In the book Oldest Confederate Widow Tells All, we read how 14-year-old Lucy’s 50-year-old husband was so large, he slept diagonally on the narrow bed. She curled up wherever she could.
Have babies always slept in cribs? Where do they sleep today in rural China? A village in Ethiopia? On a Pacific Island?
In one of my books, I have people camping for a few weeks. This is not difficult for me to imagine since we were tent-campers for about twenty years. Write what you know. But my characters don’t even have a tent! Oh, that’s right. I’ve slept many a night outside with no tent myself, which is lovely, or exciting, like when a big, fat raccoon walked over me in the night. However, tent-camping or tentless-camping, I could quickly get to civilization and any amenities in short order, where that is trickier for my characters.

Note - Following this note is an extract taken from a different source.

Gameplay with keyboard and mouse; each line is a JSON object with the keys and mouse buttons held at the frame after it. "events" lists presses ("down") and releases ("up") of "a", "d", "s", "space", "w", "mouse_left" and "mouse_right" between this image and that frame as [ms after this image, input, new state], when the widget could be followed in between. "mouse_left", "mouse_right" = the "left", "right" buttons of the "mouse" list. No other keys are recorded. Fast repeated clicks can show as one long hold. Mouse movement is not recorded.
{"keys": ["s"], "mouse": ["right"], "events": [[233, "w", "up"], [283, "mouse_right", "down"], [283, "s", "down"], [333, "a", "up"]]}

I think of cowboys who herded cattle from TX to the railroads up north, sending the cattle on to the packing houses in Chicago. (BTW, most cowboys were black-skinned, which is neither here nor there, but just clarifying history from those western actors of the ’50s.) A cowboy on trail usually wore one set of clothing for the two-week drive. He slept in his clothes and had a single blanket as a bedroll. That’s it. Hard ground. Single blanket. No pillow. Oh, and he burned his clothing at the end of the ride. Go figure.
So I reiterate: Where do your characters sleep? If it’s in a building, what is the furniture in the room? Pictures on the walls? Air circulation? Others the room? If it’s in a tree, what sort of tree and what additions? Cave? Woods? Seaside? Picture it. What sounds are there? Furnace humming? Wolves howling? Mosquitoes buzzing? Hold it. Visualize and listen to it 360 degrees. Doing it now means next week you will be ready to write it all up during NaNoWriMo (National Novel Writing Month).
Interesting post, Sandy. I’ve had characters sleep under the stars, on boats and in cabins. It occurs to me, that recently my characters have slept mostly in new bedrooms because they’ve had to move. That’s an interesting dynamic too.
Ooh. New bedrooms. Hadn’t thought of that one. You’re right. It’s a different/interesting dynamic since it’s not normal or usual and can give sleepless nights being in the unfamiliar. Thanks for commenting.